* **PROBLEM TO WORK ON**
Once more, print the records exactly as given.

Collected data entries:

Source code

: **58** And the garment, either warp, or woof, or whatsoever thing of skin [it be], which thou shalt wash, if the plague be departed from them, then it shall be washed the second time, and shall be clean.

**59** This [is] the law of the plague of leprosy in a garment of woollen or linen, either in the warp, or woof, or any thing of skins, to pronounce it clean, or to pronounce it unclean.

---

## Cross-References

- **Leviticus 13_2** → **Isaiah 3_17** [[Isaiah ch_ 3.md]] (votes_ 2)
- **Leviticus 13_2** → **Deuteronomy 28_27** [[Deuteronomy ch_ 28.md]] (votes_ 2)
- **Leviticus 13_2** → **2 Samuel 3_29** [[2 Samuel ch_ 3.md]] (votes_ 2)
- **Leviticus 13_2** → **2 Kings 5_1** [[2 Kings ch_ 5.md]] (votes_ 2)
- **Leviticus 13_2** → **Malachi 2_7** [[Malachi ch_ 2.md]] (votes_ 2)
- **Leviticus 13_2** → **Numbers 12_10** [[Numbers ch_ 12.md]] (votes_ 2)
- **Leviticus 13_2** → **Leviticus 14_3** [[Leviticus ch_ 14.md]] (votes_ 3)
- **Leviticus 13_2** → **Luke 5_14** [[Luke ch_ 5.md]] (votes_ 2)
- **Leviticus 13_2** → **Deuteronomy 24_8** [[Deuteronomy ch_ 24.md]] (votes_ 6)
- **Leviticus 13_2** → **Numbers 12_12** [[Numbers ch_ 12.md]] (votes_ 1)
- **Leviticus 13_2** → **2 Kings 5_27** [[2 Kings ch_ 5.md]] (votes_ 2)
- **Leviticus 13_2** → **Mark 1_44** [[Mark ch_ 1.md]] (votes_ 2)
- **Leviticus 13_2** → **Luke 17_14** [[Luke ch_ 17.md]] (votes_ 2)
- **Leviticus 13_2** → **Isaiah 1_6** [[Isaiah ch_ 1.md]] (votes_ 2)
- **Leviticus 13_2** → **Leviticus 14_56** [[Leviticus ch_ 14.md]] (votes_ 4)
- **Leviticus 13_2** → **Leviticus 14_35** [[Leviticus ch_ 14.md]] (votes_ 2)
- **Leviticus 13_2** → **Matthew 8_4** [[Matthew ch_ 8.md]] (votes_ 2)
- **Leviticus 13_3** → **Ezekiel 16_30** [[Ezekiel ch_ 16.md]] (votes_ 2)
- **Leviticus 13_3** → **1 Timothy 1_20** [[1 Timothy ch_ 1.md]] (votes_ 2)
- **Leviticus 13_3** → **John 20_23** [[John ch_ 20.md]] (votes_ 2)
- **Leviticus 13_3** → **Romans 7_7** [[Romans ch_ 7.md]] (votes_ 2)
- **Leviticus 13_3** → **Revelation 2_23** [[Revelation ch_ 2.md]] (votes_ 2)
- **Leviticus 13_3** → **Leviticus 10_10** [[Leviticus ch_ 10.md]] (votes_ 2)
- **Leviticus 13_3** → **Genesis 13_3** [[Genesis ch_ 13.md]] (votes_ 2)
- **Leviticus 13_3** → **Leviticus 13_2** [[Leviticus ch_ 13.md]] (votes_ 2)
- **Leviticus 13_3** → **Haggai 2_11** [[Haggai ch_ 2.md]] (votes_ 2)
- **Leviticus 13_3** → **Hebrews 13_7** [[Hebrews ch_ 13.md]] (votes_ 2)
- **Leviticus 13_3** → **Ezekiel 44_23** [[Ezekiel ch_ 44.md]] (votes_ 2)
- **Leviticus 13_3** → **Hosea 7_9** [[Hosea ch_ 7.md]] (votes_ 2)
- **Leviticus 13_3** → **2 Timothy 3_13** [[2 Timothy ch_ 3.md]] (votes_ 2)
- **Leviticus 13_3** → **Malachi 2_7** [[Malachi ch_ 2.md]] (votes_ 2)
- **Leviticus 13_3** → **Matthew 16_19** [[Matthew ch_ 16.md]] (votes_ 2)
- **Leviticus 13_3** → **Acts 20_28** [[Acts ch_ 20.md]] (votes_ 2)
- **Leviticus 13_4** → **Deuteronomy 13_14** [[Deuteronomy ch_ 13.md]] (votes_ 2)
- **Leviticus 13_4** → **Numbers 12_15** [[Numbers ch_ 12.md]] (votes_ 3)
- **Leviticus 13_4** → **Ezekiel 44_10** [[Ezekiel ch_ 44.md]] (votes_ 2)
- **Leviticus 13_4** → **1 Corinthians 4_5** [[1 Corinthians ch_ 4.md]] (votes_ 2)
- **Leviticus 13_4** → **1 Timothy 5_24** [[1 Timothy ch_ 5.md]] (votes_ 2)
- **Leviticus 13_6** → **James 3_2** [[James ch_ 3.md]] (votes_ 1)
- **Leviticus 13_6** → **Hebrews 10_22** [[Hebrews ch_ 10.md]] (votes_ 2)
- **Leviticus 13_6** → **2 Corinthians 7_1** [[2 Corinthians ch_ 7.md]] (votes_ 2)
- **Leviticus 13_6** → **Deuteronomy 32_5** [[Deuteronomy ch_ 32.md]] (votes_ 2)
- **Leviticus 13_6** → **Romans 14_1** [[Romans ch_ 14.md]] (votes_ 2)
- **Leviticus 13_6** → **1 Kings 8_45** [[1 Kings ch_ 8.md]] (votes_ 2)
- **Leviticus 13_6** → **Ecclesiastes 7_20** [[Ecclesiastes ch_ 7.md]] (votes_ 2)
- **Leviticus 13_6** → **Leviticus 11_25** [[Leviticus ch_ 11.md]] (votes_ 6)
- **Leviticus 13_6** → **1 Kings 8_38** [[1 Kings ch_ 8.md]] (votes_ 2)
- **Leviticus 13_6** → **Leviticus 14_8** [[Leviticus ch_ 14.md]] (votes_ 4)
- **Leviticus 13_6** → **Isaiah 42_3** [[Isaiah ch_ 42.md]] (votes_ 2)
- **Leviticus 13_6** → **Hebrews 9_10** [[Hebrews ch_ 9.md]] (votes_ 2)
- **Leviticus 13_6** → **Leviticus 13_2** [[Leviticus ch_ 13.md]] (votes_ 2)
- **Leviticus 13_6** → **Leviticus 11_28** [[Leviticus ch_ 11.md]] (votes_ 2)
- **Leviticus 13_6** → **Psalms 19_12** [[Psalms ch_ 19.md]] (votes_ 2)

* **WRITTEN RESPONSE**
Source code

: **58** And the garment, either warp, or woof, or whatsoever thing of skin [it be], which thou shalt wash, if the plague be departed from them, then it shall be washed the second time, and shall be clean.

**59** This [is] the law of the plague of leprosy in a garment of woollen or linen, either in the warp, or woof, or any thing of skins, to pronounce it clean, or to pronounce it unclean.

---

## Cross-References

- **Leviticus 13_2** → **Isaiah 3_17** [[Isaiah ch_ 3.md]] (votes_ 2)
- **Leviticus 13_2** → **Deuteronomy 28_27** [[Deuteronomy ch_ 28.md]] (votes_ 2)
- **Leviticus 13_2** → **2 Samuel 3_29** [[2 Samuel ch_ 3.md]] (votes_ 2)
- **Leviticus 13_2** → **2 Kings 5_1** [[2 Kings ch_ 5.md]] (votes_ 2)
- **Leviticus 13_2** → **Malachi 2_7** [[Malachi ch_ 2.md]] (votes_ 2)
- **Leviticus 13_2** → **Numbers 12_10** [[Numbers ch_ 12.md]] (votes_ 2)
- **Leviticus 13_2** → **Leviticus 14_3** [[Leviticus ch_ 14.md]] (votes_ 3)
- **Leviticus 13_2** → **Luke 5_14** [[Luke ch_ 5.md]] (votes_ 2)
- **Leviticus 13_2** → **Deuteronomy 24_8** [[Deuteronomy ch_ 24.md]] (votes_ 6)
- **Leviticus 13_2** → **Numbers 12_12** [[Numbers ch_ 12.md]] (votes_ 1)
- **Leviticus 13_2** → **2 Kings 5_27** [[2 Kings ch_ 5.md]] (votes_ 2)
- **Leviticus 13_2** → **Mark 1_44** [[Mark ch_ 1.md]] (votes_ 2)
- **Leviticus 13_2** → **Luke 17_14** [[Luke ch_ 17.md]] (votes_ 2)
- **Leviticus 13_2** → **Isaiah 1_6** [[Isaiah ch_ 1.md]] (votes_ 2)
- **Leviticus 13_2** → **Leviticus 14_56** [[Leviticus ch_ 14.md]] (votes_ 4)
- **Leviticus 13_2** → **Leviticus 14_35** [[Leviticus ch_ 14.md]] (votes_ 2)
- **Leviticus 13_2** → **Matthew 8_4** [[Matthew ch_ 8.md]] (votes_ 2)
- **Leviticus 13_3** → **Ezekiel 16_30** [[Ezekiel ch_ 16.md]] (votes_ 2)
- **Leviticus 13_3** → **1 Timothy 1_20** [[1 Timothy ch_ 1.md]] (votes_ 2)
- **Leviticus 13_3** → **John 20_23** [[John ch_ 20.md]] (votes_ 2)
- **Leviticus 13_3** → **Romans 7_7** [[Romans ch_ 7.md]] (votes_ 2)
- **Leviticus 13_3** → **Revelation 2_23** [[Revelation ch_ 2.md]] (votes_ 2)
- **Leviticus 13_3** → **Leviticus 10_10** [[Leviticus ch_ 10.md]] (votes_ 2)
- **Leviticus 13_3** → **Genesis 13_3** [[Genesis ch_ 13.md]] (votes_ 2)
- **Leviticus 13_3** → **Leviticus 13_2** [[Leviticus ch_ 13.md]] (votes_ 2)
- **Leviticus 13_3** → **Haggai 2_11** [[Haggai ch_ 2.md]] (votes_ 2)
- **Leviticus 13_3** → **Hebrews 13_7** [[Hebrews ch_ 13.md]] (votes_ 2)
- **Leviticus 13_3** → **Ezekiel 44_23** [[Ezekiel ch_ 44.md]] (votes_ 2)
- **Leviticus 13_3** → **Hosea 7_9** [[Hosea ch_ 7.md]] (votes_ 2)
- **Leviticus 13_3** → **2 Timothy 3_13** [[2 Timothy ch_ 3.md]] (votes_ 2)
- **Leviticus 13_3** → **Malachi 2_7** [[Malachi ch_ 2.md]] (votes_ 2)
- **Leviticus 13_3** → **Matthew 16_19** [[Matthew ch_ 16.md]] (votes_ 2)
- **Leviticus 13_3** → **Acts 20_28** [[Acts ch_ 20.md]] (votes_ 2)
- **Leviticus 13_4** → **Deuteronomy 13_14** [[Deuteronomy ch_ 13.md]] (votes_ 2)
- **Leviticus 13_4** → **Numbers 12_15** [[Numbers ch_ 12.md]] (votes_ 3)
- **Leviticus 13_4** → **Ezekiel 44_10** [[Ezekiel ch_ 44.md]] (votes_ 2)
- **Leviticus 13_4** → **1 Corinthians 4_5** [[1 Corinthians ch_ 4.md]] (votes_ 2)
- **Leviticus 13_4** → **1 Timothy 5_24** [[1 Timothy ch_ 5.md]] (votes_ 2)
- **Leviticus 13_6** → **James 3_2** [[James ch_ 3.md]] (votes_ 1)
- **Leviticus 13_6** → **Hebrews 10_22** [[Hebrews ch_ 10.md]] (votes_ 2)
- **Leviticus 13_6** → **2 Corinthians 7_1** [[2 Corinthians ch_ 7.md]] (votes_ 2)
- **Leviticus 13_6** → **Deuteronomy 32_5** [[Deuteronomy ch_ 32.md]] (votes_ 2)
- **Leviticus 13_6** → **Romans 14_1** [[Romans ch_ 14.md]] (votes_ 2)
- **Leviticus 13_6** → **1 Kings 8_45** [[1 Kings ch_ 8.md]] (votes_ 2)
- **Leviticus 13_6** → **Ecclesiastes 7_20** [[Ecclesiastes ch_ 7.md]] (votes_ 2)
- **Leviticus 13_6** → **Leviticus 11_25** [[Leviticus ch_ 11.md]] (votes_ 6)
- **Leviticus 13_6** → **1 Kings 8_38** [[1 Kings ch_ 8.md]] (votes_ 2)
- **Leviticus 13_6** → **Leviticus 14_8** [[Leviticus ch_ 14.md]] (votes_ 4)
- **Leviticus 13_6** → **Isaiah 42_3** [[Isaiah ch_ 42.md]] (votes_ 2)
- **Leviticus 13_6** → **Hebrews 9_10** [[Hebrews ch_ 9.md]] (votes_ 2)
- **Leviticus 13_6** → **Leviticus 13_2** [[Leviticus ch_ 13.md]] (votes_ 2)
- **Leviticus 13_6** → **Leviticus 11_28** [[Leviticus ch_ 11.md]] (votes_ 2)
- **Leviticus 13_6** → **Psalms 19_12** [[Psalms ch_ 19.md]] (votes_ 2)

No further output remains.